- Coat of arms
- Location of Schladt within Bernkastel-Wittlich district
- Location of Schladt
- Schladt Schladt
- Coordinates: 50°01′56″N 6°50′30″E﻿ / ﻿50.03222°N 6.84167°E
- Country: Germany
- State: Rhineland-Palatinate
- District: Bernkastel-Wittlich
- Municipal assoc.: Wittlich-Land

Government
- • Mayor (2019–24): Rainer Ernst

Area
- • Total: 4.96 km^{2} (1.92 sq mi)
- Elevation: 330 m (1,080 ft)

Population (2023-12-31)
- • Total: 141
- • Density: 28.4/km^{2} (73.6/sq mi)
- Time zone: UTC+01:00 (CET)
- • Summer (DST): UTC+02:00 (CEST)
- Postal codes: 54534
- Dialling codes: 06575
- Vehicle registration: WIL

= Schladt =

Schladt (/de/) is an Ortsgemeinde – a municipality belonging to a Verbandsgemeinde, a kind of collective municipality – in the Bernkastel-Wittlich district in Rhineland-Palatinate, Germany.

== Geography ==

=== Location ===
The municipality lies in the Eifel east of the river Lieser in a stretch of countryside known as the “Schladt Switzerland” (Schladter Schweiz). The nearest major town is Wittlich, some 6 km away. Schladt belongs to the Verbandsgemeinde Wittlich-Land.

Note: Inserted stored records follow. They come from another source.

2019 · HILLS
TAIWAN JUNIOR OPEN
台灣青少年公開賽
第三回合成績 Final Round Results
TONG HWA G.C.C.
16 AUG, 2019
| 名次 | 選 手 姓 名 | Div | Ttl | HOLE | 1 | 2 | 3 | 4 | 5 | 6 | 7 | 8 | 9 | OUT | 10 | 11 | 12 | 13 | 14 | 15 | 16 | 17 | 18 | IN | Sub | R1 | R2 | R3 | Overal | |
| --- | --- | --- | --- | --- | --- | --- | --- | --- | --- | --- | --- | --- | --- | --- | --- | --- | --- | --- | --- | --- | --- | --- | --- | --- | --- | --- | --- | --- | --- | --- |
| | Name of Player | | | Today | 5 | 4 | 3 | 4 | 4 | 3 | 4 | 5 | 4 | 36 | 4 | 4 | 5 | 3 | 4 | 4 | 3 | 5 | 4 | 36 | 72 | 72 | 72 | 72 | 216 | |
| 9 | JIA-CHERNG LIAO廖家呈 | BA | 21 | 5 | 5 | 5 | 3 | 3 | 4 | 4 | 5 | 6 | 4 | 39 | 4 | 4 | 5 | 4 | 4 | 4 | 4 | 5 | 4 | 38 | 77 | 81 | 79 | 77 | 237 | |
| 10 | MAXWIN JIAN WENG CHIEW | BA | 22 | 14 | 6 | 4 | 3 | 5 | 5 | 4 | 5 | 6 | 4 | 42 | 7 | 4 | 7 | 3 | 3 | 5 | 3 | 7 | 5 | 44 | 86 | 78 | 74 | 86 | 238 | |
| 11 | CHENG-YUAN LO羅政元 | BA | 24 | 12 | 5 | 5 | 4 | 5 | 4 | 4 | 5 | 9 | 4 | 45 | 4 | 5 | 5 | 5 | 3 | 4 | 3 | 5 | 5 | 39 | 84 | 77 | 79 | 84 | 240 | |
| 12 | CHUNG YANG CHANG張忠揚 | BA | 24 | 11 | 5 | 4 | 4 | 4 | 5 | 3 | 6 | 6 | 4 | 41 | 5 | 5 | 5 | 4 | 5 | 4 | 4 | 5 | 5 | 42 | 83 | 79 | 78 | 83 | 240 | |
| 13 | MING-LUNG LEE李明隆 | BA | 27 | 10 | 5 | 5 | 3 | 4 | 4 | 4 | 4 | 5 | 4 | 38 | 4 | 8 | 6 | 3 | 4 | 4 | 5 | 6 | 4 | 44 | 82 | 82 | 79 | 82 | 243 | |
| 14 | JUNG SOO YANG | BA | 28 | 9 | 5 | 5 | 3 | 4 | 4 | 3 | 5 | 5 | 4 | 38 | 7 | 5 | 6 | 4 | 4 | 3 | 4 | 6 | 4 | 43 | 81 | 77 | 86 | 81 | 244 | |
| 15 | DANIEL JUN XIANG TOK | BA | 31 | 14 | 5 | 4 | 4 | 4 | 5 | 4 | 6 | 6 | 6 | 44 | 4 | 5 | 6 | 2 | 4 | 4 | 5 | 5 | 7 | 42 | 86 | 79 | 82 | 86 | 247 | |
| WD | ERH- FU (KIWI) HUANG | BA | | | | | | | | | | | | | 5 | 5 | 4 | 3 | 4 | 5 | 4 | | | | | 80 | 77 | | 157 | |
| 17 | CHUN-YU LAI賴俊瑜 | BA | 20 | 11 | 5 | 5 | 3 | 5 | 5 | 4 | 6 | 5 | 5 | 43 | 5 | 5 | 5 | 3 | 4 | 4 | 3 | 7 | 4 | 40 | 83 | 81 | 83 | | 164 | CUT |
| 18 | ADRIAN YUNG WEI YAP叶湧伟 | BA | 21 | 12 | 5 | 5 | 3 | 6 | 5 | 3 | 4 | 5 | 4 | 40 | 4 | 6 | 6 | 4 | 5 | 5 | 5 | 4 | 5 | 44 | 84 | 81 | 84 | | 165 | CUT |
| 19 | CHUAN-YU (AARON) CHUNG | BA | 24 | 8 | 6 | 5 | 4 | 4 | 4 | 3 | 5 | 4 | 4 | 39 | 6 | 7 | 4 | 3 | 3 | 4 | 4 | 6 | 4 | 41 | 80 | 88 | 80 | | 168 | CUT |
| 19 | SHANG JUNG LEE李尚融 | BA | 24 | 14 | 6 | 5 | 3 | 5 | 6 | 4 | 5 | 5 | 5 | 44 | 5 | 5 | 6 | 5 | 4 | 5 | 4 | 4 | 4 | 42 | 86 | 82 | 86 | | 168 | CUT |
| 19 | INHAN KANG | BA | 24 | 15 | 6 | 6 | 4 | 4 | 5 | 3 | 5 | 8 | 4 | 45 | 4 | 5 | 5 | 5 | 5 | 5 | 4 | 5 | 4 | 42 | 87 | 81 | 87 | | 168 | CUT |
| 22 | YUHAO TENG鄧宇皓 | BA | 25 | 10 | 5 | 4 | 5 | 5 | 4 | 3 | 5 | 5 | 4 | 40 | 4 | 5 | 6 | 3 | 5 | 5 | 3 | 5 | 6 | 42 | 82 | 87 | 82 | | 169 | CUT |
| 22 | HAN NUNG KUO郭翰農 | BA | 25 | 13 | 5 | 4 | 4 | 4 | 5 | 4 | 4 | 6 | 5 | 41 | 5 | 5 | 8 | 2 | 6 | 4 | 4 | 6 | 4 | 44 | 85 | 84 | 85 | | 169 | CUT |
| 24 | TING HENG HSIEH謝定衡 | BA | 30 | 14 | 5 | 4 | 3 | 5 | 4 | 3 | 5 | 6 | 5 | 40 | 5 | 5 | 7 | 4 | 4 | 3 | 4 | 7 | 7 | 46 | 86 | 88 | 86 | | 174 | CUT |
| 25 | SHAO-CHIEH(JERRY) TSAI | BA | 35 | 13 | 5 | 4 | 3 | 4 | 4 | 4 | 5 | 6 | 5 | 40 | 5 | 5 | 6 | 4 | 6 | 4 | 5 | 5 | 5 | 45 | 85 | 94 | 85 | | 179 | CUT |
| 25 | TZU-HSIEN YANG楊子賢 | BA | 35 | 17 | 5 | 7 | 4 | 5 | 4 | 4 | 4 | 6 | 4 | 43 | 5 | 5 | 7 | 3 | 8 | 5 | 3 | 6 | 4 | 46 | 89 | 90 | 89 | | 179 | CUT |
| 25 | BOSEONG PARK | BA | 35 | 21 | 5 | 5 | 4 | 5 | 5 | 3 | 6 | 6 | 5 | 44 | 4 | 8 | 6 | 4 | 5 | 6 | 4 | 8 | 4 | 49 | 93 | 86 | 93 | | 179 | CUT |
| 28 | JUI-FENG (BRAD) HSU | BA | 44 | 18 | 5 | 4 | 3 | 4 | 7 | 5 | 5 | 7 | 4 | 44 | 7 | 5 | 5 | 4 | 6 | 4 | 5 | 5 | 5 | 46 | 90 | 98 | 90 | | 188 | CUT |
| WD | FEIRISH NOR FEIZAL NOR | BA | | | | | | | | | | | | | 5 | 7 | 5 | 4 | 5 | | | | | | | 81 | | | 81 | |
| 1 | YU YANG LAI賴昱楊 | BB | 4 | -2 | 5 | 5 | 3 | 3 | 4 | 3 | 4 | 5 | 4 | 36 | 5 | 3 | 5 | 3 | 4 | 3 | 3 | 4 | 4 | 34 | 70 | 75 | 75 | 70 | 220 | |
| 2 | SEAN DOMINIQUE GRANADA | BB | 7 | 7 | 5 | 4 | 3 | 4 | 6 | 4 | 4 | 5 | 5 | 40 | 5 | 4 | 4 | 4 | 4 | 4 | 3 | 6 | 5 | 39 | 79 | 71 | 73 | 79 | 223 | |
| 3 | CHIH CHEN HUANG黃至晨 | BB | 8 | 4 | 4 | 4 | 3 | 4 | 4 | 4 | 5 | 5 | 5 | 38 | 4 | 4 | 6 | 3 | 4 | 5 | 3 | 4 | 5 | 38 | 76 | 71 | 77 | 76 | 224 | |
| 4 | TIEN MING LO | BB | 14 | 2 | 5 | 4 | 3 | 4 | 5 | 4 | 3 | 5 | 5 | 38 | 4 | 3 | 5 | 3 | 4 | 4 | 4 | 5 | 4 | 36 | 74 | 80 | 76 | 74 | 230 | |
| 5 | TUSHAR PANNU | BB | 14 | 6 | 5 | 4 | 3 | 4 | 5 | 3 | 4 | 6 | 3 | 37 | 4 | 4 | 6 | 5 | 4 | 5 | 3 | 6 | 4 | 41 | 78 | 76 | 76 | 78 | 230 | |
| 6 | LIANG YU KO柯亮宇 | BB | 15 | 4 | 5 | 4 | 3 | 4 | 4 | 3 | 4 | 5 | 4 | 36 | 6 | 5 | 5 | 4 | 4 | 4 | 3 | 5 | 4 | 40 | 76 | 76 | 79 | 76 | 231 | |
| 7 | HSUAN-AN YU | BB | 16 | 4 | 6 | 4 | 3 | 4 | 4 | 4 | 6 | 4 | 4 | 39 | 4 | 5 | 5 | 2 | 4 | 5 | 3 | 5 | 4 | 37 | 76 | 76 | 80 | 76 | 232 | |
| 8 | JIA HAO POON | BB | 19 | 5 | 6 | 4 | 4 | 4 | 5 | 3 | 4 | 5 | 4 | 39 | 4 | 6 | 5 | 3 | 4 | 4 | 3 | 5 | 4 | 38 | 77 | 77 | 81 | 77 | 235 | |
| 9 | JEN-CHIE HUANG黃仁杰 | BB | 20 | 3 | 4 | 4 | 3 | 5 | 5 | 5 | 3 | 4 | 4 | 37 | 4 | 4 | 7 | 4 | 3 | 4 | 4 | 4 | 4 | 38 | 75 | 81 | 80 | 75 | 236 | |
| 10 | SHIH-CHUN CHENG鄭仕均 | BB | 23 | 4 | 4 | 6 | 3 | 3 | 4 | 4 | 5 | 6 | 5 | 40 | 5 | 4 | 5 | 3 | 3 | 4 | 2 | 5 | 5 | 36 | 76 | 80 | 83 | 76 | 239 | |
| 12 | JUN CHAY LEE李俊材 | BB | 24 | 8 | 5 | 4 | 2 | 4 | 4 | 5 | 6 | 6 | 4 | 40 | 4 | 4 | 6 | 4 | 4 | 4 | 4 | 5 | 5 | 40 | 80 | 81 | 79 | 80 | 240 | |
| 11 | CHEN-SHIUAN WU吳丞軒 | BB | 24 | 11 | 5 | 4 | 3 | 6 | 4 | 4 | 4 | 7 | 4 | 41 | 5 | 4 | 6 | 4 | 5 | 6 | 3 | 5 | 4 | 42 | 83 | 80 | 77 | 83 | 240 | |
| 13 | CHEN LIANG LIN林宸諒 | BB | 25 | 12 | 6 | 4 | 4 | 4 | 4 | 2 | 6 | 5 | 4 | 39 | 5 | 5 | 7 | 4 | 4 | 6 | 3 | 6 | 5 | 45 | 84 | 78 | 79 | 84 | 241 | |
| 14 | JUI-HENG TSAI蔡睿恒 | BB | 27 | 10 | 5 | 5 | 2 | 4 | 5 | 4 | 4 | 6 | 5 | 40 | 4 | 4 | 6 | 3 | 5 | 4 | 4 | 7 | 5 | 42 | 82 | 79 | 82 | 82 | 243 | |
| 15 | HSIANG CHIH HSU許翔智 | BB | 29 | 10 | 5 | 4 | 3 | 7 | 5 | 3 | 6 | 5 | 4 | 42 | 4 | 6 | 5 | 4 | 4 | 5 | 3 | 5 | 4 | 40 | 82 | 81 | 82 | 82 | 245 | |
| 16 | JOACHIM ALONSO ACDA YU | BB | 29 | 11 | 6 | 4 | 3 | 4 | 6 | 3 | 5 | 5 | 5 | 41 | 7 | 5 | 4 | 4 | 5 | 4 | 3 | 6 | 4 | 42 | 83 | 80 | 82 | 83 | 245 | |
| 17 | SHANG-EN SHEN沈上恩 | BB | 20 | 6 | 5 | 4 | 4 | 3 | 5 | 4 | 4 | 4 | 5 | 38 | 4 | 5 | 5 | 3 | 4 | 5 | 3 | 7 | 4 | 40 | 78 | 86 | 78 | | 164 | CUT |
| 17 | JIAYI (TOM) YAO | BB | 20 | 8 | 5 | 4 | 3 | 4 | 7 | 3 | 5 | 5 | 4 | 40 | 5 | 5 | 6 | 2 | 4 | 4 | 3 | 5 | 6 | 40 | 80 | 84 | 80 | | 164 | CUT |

=== Neighbouring municipalities ===
Schladt's neighbours are Gipperath, Plein, Minderlittgen, Großlittgen and Karl.

== History ==
Beginning in 1794, Schladt lay under French rule. In 1814 it was assigned to the Kingdom of Prussia at the Congress of Vienna. Since 1947, it has been part of the then newly founded state of Rhineland-Palatinate.

== Politics ==

=== Municipal council ===
The council is made up of 6 council members, who were elected by majority vote at the municipal election held on 7 June 2009, and the honorary mayor as chairman.

=== Coat of arms ===
The German blazon reads: Gespalten von Gold und Silber durch eine eingebogene blaue Spitze, darin zwei gekreuzte goldene Kerzen, rechts ein roter Sparrenbalken, links eine schwarze Lilie.

The municipality's arms might in English heraldic language be described thus: Tierced in mantle, dexter Or a fess dancetty gules, sinister argent a fleur-de-lis sable, and in base azure two candles in saltire of the first, lit with fire of the third.

The crossed candles are one of Saint Blaise’s attributes and thus represent him, the church’s and the village’s longtime patron saint. The zigzag stripe (“fess dancetty”) seen on the dexter (armsbearer's right, viewer's left) side is the armorial charge once borne by the Lords of Manderscheid, who were Schladt's landholders until feudalism finally ended in the region. Before them came the Abbey of Echternach, which held Schladt until the mid 14th century, and whose armorial bearing was the black lily now seen on the sinister (armsbearer's left, viewer's right) side of the municipality's arms.

== Culture and sightseeing ==
- 600-year-old village oak with girth of 5.20 m
- Chapel in the village centre

== Economy and infrastructure ==
To the south runs the Autobahn A 60, and to the east the A 1. In Wittlich is a railway station on the Koblenz-Trier railway line.